● Exercise aim
Repeat every entry word for word, but leave the images out of your copy.

BEGIN

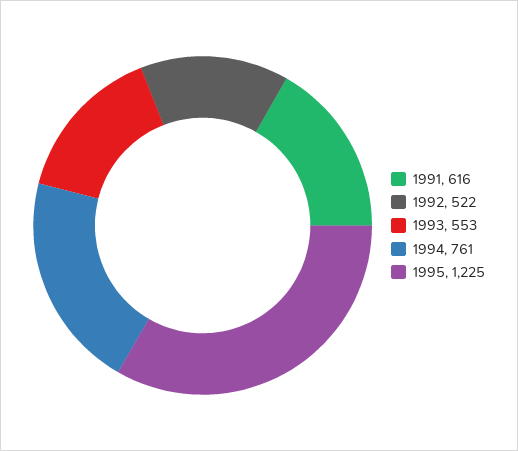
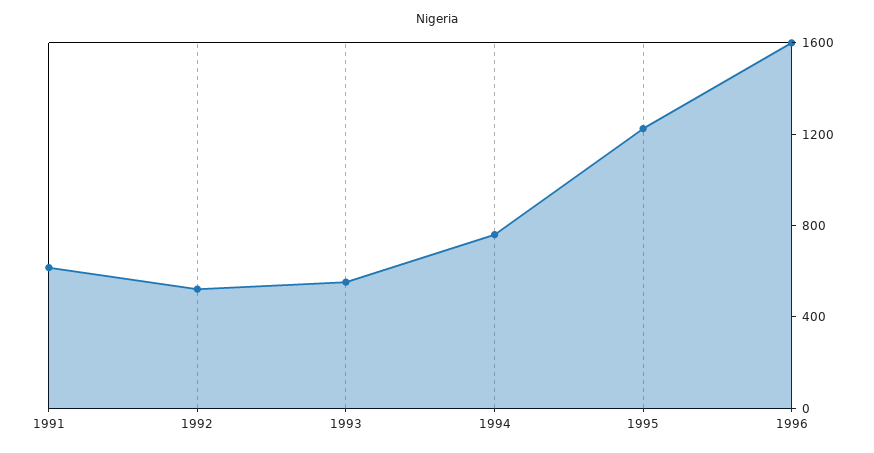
  {
    "1991": 616,
    "1992": 522,
    "1993": 553,
    "1994": 761,
-   "1995": 1225
+   "1995": 1225,
+   "1996": 1600
  }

END

● Answer section
  {
    "1991": 616,
    "1992": 522,
    "1993": 553,
    "1994": 761,
-   "1995": 1225
+   "1995": 1225,
+   "1996": 1600
  }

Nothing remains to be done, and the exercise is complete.